Serj Tankian - Elect the Dead Symphony

Sorti le: 27/04/2010

Par Jean-Philippe Haas

Label: Serjical Strike Records / Reprise Records

Site:

Il semble être de bon aloi actuellement, pour un artiste reconnu de la scène rock, d’être accompagné d’un orchestre, symphonique de préférence. Quelle caution artistique recherche-t-il à travers ce genre de projet ? S’agit-il d’un caprice de star ? D’une banale opération financière ? Les Four Horsemen sont-ils sortis grandis ou plus riches de l’expérience S&M ? Passons un instant sur l’intérêt de la chose pour ne considérer que les qualités propres du présent objet.

A peu de choses près, Elect the Dead Symphony consiste en une version orchestrale du premier et pour le moment unique album solo de Serj Tankian, dans son édition collector avec les titres « Blue » et « Falling Stars ». Les deux mets que sont « The Unthinking Majority » et « Praise the Lord and Pass the Ammunition » ne figurent pas au menu, tandis que les inédits « Gate 21 » et « The Charade » viennent s’y greffer. Enregistré avec le Auckland Philarmonia Orchestra (l’Américain s’est provisoirement installé en Nouvelle-Zélande), ce disque en concert se prête à merveille au jeu des comparaisons. On remarquera par exemple que certains morceaux tels que « Sky Is Over » ou « Beethoven’s Cunt » prennent une toute autre dimension sous cette forme.

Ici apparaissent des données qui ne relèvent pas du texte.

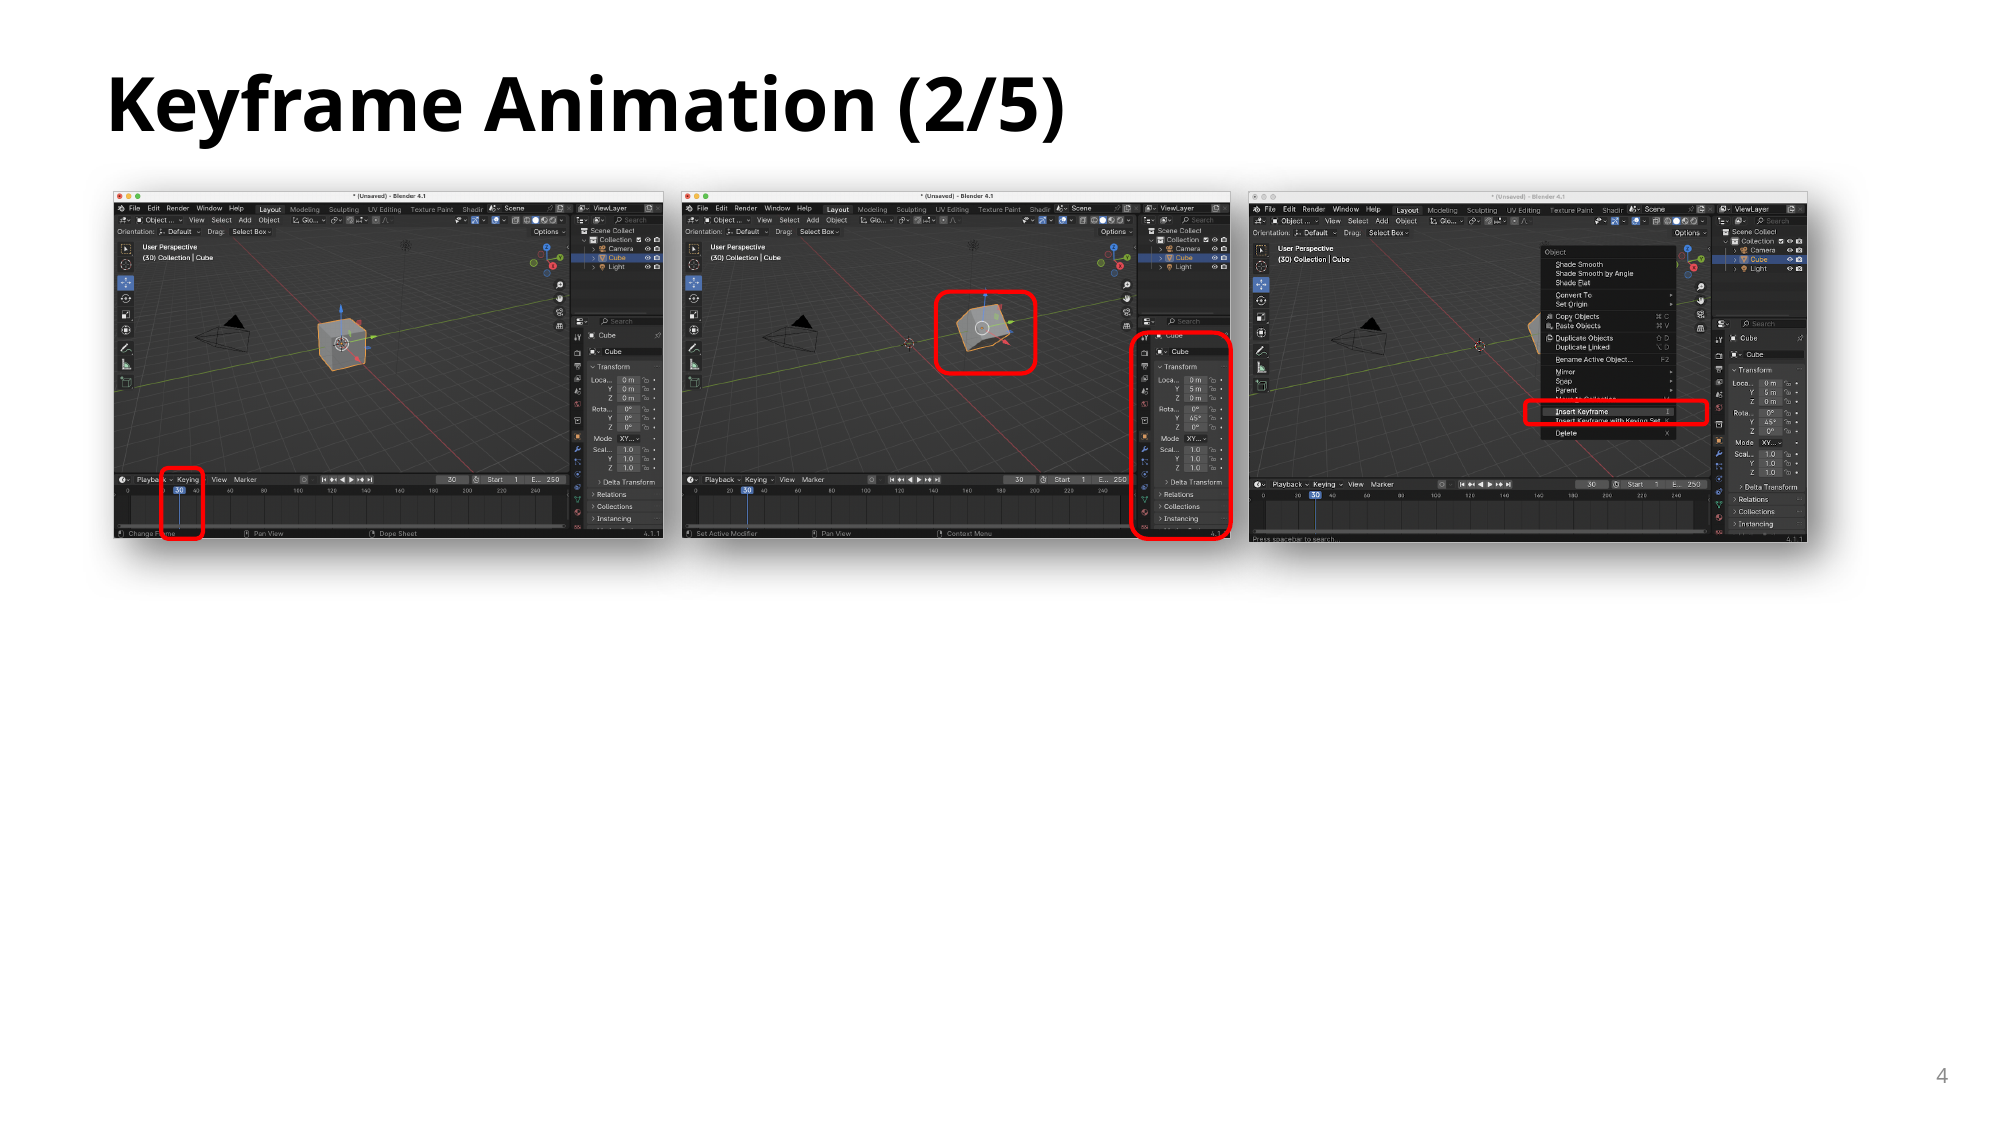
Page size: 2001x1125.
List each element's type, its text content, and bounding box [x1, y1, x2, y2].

picture [113, 190, 664, 540]
picture [1248, 190, 1808, 543]
picture [680, 190, 1232, 540]
slide_number 4 [1901, 1046, 1964, 1107]
title Keyframe Animation (2/5) [90, 42, 1902, 161]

L’absence de tout accompagnement électrique fait reposer toute la composante rock sur la voix du ténor, un défi qui en effrayerait de plus aguerris. Après un « Feed Us » hésitant, Serj Tankian retrouve toute sa voix et son assurance. D’aucuns prétendront que la voix nasillarde de l’ex-System of a Down jure aux côtés d’un orchestre symphonique. D’autres constateront qu’ainsi exposé, sans mur sonore pour le protéger, le musicien démontre qu’il maîtrise avec aisance cet exercice périlleux et finalement, au-delà de cette présence orchestrale somme toute peu envahissante, il insuffle à lui seul la puissance nécessaire aux titres, sauf lorsque l’orchestre s’emballe franchement (« Money », « Beethoven’s Cunt »).

L’humour et la dérision n’ont pas quitté le propos d’un chanteur clairement engagé, qui ne se prive pas de faire le pitre sur des sujets qui ne prêtent guère à rire (« Lie Lie Lie », « Money »). Les inédits « The Charade » et « Gate 421 » passent quant à eux à merveille le cap de la scène. On est tenté d’imaginer ce que donneraient ces nouveaux titres dans une version électrique. Les cinquante-cinq minutes monopolisées par la voix de Serj Tankian pourront parfois paraître bien longues. D’un point de vue purement musical, il est toutefois impossible de nier la performance accomplie. L’artiste chante sans filet, les arrangements sont remarquables, les versions orchestrales sont au pire agréables. Reste à déterminer à qui d’autre qu’aux fans inconditionnels s’adresse ce disque.